TASK STATEMENT → Return every line of the records below that contains the string "detail". Case counts, so only a match with the same capital and lowercase letters qualifies.

____ DATASET EXTRACT

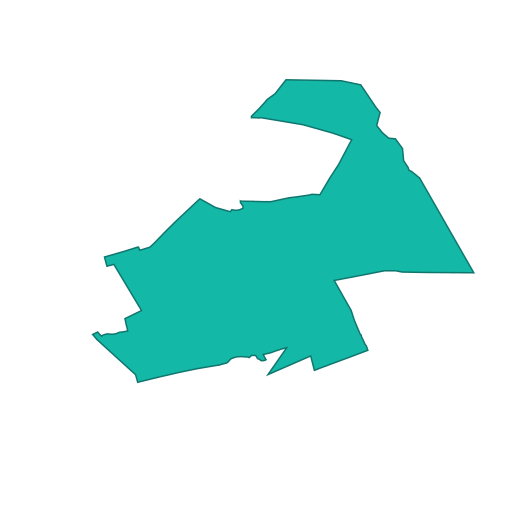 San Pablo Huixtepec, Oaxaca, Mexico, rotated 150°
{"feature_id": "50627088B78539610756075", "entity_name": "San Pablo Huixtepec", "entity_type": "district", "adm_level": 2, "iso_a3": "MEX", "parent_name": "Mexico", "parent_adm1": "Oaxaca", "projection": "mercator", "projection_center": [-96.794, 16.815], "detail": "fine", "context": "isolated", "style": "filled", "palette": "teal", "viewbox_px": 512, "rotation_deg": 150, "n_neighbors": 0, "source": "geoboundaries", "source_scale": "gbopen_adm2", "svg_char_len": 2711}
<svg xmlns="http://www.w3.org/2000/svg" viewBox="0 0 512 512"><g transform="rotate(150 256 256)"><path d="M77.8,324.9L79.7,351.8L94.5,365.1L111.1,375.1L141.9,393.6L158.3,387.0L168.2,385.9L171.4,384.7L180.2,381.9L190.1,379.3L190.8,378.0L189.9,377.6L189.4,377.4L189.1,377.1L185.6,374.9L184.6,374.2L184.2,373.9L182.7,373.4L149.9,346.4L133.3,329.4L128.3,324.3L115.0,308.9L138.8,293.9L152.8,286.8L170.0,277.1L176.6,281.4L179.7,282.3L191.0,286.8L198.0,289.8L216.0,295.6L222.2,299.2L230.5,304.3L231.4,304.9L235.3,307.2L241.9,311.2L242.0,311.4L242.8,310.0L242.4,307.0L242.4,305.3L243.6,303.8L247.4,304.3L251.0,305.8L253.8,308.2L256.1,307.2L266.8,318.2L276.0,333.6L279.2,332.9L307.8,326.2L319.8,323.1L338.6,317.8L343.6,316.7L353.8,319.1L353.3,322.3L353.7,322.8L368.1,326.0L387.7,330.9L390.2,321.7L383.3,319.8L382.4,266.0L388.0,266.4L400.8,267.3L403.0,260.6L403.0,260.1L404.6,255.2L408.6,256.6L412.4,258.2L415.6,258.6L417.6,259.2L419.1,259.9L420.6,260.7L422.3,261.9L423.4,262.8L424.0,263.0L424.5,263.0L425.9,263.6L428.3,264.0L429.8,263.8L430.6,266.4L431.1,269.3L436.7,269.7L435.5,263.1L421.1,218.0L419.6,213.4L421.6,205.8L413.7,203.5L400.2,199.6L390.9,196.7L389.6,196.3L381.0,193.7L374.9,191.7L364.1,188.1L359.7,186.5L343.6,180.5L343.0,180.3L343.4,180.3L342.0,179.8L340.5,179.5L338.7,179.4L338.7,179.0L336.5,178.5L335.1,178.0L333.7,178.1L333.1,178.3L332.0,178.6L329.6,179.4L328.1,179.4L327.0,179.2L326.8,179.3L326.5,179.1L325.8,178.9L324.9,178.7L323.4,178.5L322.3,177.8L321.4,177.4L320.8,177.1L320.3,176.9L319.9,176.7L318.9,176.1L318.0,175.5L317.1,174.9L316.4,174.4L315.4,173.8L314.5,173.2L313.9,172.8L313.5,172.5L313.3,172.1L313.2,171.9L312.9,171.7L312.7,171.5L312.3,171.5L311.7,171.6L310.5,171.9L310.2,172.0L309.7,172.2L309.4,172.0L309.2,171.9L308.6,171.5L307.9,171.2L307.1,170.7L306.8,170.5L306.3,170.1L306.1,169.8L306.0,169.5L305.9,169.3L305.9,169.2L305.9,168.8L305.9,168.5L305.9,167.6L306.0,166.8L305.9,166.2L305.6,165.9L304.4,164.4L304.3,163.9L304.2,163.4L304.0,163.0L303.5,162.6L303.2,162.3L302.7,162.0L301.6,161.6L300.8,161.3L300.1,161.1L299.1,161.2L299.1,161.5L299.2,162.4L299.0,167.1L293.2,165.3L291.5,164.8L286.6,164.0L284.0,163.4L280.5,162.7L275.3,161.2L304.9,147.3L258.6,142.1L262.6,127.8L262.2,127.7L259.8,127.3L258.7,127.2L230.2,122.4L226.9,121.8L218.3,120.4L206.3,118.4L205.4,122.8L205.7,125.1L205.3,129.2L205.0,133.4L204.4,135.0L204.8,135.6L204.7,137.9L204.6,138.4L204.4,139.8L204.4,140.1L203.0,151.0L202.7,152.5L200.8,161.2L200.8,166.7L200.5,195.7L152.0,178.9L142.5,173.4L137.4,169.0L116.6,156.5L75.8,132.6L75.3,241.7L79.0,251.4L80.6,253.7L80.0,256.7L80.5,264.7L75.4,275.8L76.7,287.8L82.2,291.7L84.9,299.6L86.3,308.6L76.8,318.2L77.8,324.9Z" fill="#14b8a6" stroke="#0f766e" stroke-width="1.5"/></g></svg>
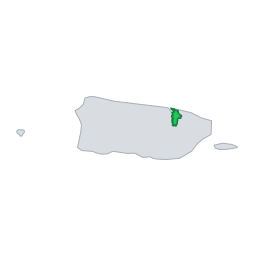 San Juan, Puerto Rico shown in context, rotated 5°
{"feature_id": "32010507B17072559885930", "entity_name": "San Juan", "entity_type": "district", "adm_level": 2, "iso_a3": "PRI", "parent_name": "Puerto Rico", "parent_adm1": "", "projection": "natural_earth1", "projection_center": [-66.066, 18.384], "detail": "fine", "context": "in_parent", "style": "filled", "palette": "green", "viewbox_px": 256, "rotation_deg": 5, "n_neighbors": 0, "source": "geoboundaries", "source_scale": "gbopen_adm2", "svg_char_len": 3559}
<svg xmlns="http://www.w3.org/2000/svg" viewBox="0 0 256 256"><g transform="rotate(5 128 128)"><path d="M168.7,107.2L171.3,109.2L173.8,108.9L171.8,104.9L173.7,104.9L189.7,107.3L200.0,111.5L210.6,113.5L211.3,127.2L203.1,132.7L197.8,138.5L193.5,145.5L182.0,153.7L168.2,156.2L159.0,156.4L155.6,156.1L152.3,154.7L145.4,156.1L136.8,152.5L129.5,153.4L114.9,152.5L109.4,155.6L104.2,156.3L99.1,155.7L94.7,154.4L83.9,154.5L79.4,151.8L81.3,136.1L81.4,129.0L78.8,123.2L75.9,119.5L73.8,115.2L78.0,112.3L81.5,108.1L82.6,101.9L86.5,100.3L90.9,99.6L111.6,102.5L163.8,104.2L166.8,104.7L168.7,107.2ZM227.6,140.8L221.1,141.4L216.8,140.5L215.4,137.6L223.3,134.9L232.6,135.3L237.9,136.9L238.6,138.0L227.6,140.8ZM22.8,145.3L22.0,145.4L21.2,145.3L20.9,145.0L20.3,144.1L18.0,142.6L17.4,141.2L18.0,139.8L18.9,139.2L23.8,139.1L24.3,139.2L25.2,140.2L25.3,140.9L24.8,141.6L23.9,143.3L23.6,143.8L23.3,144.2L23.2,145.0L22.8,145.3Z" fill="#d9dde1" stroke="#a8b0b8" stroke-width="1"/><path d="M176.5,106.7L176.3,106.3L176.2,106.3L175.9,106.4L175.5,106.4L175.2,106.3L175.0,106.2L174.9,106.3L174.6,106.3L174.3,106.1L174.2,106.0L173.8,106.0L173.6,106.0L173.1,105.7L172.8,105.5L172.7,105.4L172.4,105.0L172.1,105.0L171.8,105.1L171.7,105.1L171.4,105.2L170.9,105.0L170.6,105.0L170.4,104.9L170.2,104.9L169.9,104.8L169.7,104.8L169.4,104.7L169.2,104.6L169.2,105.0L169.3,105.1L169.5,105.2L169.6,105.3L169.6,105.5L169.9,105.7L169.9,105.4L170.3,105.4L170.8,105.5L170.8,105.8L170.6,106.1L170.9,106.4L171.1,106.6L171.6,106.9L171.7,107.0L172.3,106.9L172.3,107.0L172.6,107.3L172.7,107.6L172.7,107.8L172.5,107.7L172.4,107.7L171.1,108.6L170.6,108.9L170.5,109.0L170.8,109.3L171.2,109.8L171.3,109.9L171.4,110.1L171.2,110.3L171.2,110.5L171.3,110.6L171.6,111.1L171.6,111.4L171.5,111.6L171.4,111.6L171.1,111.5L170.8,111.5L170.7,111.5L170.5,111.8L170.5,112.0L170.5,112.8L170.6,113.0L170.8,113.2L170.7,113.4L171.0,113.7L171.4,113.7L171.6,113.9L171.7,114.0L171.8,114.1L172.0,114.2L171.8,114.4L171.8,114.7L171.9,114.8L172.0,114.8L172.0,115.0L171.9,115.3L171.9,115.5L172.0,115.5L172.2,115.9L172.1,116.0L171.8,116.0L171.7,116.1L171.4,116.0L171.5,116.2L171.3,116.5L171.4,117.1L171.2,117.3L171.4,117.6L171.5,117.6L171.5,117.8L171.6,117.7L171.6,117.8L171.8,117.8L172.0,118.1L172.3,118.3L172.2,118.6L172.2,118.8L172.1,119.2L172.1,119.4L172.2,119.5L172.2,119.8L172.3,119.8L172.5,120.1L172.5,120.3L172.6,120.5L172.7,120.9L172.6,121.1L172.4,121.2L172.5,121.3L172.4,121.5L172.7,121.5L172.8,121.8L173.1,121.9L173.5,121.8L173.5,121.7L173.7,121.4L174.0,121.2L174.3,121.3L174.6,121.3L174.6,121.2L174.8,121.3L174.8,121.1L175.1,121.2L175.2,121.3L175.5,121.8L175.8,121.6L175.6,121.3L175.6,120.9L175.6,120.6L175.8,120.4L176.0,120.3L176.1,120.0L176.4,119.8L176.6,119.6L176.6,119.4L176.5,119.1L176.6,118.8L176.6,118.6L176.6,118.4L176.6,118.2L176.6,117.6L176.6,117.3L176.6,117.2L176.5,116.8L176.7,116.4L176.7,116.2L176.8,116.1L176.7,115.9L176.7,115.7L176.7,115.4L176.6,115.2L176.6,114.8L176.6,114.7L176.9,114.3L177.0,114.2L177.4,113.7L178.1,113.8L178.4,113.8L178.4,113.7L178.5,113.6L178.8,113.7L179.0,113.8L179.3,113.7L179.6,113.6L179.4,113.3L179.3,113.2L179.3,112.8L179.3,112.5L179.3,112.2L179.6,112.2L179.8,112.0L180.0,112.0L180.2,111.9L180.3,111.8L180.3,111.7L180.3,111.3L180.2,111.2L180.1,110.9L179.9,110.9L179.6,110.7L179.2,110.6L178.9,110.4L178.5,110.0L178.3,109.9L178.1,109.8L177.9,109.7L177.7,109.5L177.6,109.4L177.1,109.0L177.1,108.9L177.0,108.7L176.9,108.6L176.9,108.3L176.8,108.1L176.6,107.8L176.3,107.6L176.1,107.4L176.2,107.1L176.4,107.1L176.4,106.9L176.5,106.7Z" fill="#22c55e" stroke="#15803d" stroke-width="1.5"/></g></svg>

________

RESULT OF THIS TASK →
{"feature_id": "50627088B78539610756075", "entity_name": "San Pablo Huixtepec", "entity_type": "district", "adm_level": 2, "iso_a3": "MEX", "parent_name": "Mexico", "parent_adm1": "Oaxaca", "projection": "mercator", "projection_center": [-96.794, 16.815], "detail": "fine", "context": "isolated", "style": "filled", "palette": "teal", "viewbox_px": 512, "rotation_deg": 150, "n_neighbors": 0, "source": "geoboundaries", "source_scale": "gbopen_adm2", "svg_char_len": 2711}
{"feature_id": "32010507B17072559885930", "entity_name": "San Juan", "entity_type": "district", "adm_level": 2, "iso_a3": "PRI", "parent_name": "Puerto Rico", "parent_adm1": "", "projection": "natural_earth1", "projection_center": [-66.066, 18.384], "detail": "fine", "context": "in_parent", "style": "filled", "palette": "green", "viewbox_px": 256, "rotation_deg": 5, "n_neighbors": 0, "source": "geoboundaries", "source_scale": "gbopen_adm2", "svg_char_len": 3559}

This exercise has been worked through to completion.